Instructions for the task: Revise everything from "I'd like to" down to "0.011757, 0.981240, 0.382141]]" so that "captured" reads "taken", and give those lines back with nothing else changed.

═════ Records for processing ═════

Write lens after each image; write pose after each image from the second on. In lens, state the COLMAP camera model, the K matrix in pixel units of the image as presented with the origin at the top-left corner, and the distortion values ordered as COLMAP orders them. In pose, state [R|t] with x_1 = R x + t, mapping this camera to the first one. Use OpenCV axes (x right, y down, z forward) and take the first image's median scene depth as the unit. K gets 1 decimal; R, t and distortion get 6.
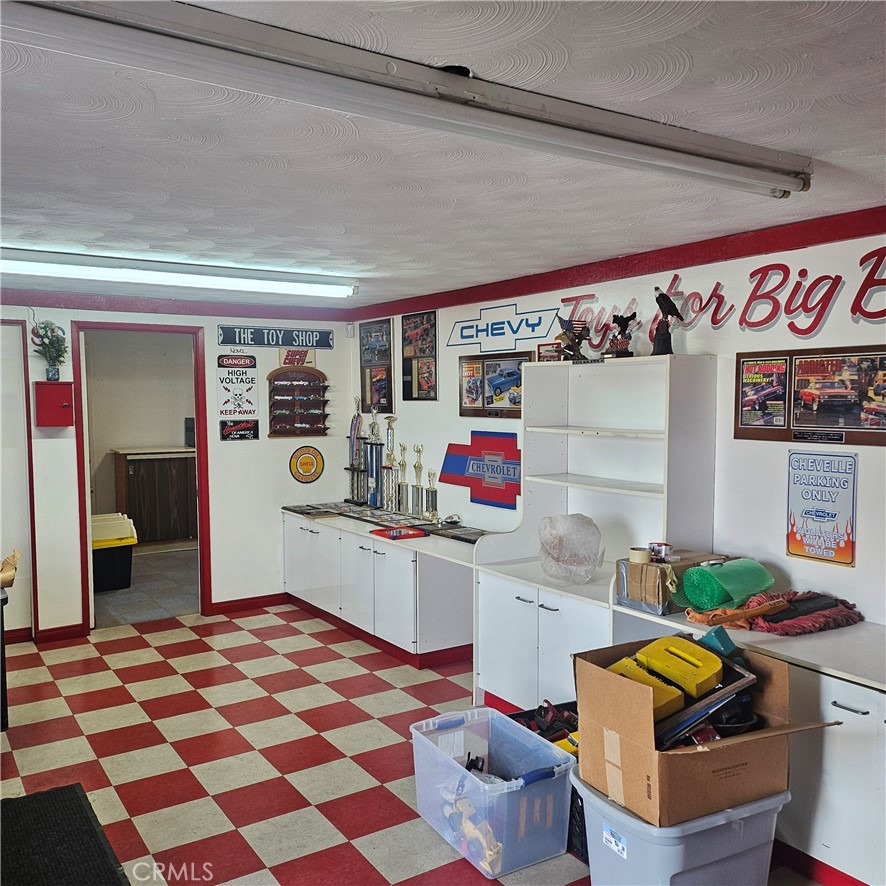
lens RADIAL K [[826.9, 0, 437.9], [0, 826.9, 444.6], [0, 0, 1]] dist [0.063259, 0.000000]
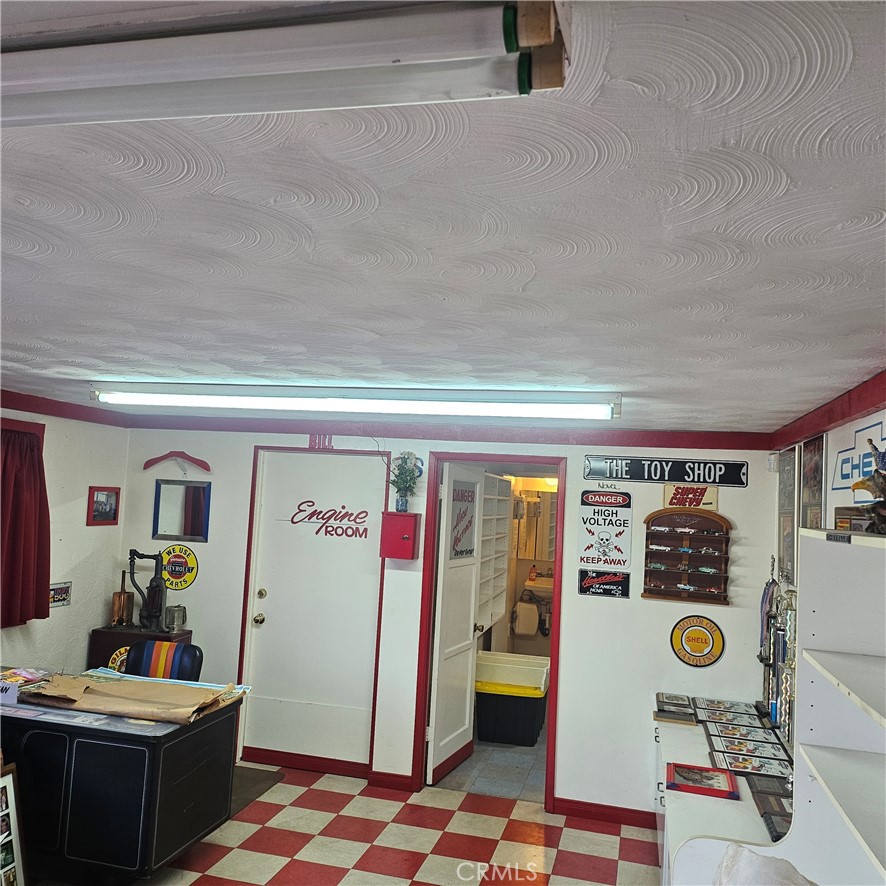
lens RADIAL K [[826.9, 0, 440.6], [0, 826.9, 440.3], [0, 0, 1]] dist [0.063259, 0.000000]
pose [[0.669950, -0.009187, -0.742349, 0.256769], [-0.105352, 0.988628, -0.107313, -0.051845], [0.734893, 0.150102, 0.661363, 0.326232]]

═════
═════ Records for processing ═════

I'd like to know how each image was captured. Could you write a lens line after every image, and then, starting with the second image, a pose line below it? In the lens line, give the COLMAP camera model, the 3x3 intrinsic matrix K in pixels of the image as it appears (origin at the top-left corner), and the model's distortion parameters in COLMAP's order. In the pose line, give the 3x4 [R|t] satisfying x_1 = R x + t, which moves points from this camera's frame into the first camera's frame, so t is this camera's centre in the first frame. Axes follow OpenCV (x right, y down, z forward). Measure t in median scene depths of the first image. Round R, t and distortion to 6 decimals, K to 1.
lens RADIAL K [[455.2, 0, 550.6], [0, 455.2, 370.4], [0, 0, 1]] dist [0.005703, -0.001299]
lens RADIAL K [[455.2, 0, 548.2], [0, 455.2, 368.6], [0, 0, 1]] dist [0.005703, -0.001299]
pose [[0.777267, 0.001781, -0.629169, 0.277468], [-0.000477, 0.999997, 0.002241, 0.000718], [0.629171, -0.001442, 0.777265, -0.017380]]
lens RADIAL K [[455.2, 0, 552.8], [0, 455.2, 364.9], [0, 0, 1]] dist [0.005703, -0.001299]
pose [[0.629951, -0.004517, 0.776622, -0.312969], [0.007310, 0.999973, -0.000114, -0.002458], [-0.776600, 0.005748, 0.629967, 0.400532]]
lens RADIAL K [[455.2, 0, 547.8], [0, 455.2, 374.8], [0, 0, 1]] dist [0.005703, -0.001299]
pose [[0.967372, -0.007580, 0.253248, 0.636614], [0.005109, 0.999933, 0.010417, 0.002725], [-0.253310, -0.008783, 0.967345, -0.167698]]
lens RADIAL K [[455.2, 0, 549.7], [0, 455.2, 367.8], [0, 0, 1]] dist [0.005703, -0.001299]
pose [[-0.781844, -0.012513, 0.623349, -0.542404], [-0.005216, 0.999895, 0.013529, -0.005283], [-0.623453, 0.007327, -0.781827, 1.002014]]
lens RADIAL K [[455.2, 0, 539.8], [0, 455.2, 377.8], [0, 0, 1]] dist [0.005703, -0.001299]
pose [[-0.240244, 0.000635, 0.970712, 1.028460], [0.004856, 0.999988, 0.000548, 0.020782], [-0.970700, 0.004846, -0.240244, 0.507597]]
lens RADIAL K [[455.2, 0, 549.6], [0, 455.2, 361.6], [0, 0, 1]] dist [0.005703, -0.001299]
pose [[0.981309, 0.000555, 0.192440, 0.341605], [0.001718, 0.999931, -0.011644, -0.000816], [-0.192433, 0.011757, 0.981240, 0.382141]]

═════

Problem solution:
I'd like to know how each image was taken. Could you write a lens line after every image, and then, starting with the second image, a pose line below it? In the lens line, give the COLMAP camera model, the 3x3 intrinsic matrix K in pixels of the image as it appears (origin at the top-left corner), and the model's distortion parameters in COLMAP's order. In the pose line, give the 3x4 [R|t] satisfying x_1 = R x + t, which moves points from this camera's frame into the first camera's frame, so t is this camera's centre in the first frame. Axes follow OpenCV (x right, y down, z forward). Measure t in median scene depths of the first image. Round R, t and distortion to 6 decimals, K to 1.
lens RADIAL K [[455.2, 0, 550.6], [0, 455.2, 370.4], [0, 0, 1]] dist [0.005703, -0.001299]
lens RADIAL K [[455.2, 0, 548.2], [0, 455.2, 368.6], [0, 0, 1]] dist [0.005703, -0.001299]
pose [[0.777267, 0.001781, -0.629169, 0.277468], [-0.000477, 0.999997, 0.002241, 0.000718], [0.629171, -0.001442, 0.777265, -0.017380]]
lens RADIAL K [[455.2, 0, 552.8], [0, 455.2, 364.9], [0, 0, 1]] dist [0.005703, -0.001299]
pose [[0.629951, -0.004517, 0.776622, -0.312969], [0.007310, 0.999973, -0.000114, -0.002458], [-0.776600, 0.005748, 0.629967, 0.400532]]
lens RADIAL K [[455.2, 0, 547.8], [0, 455.2, 374.8], [0, 0, 1]] dist [0.005703, -0.001299]
pose [[0.967372, -0.007580, 0.253248, 0.636614], [0.005109, 0.999933, 0.010417, 0.002725], [-0.253310, -0.008783, 0.967345, -0.167698]]
lens RADIAL K [[455.2, 0, 549.7], [0, 455.2, 367.8], [0, 0, 1]] dist [0.005703, -0.001299]
pose [[-0.781844, -0.012513, 0.623349, -0.542404], [-0.005216, 0.999895, 0.013529, -0.005283], [-0.623453, 0.007327, -0.781827, 1.002014]]
lens RADIAL K [[455.2, 0, 539.8], [0, 455.2, 377.8], [0, 0, 1]] dist [0.005703, -0.001299]
pose [[-0.240244, 0.000635, 0.970712, 1.028460], [0.004856, 0.999988, 0.000548, 0.020782], [-0.970700, 0.004846, -0.240244, 0.507597]]
lens RADIAL K [[455.2, 0, 549.6], [0, 455.2, 361.6], [0, 0, 1]] dist [0.005703, -0.001299]
pose [[0.981309, 0.000555, 0.192440, 0.341605], [0.001718, 0.999931, -0.011644, -0.000816], [-0.192433, 0.011757, 0.981240, 0.382141]]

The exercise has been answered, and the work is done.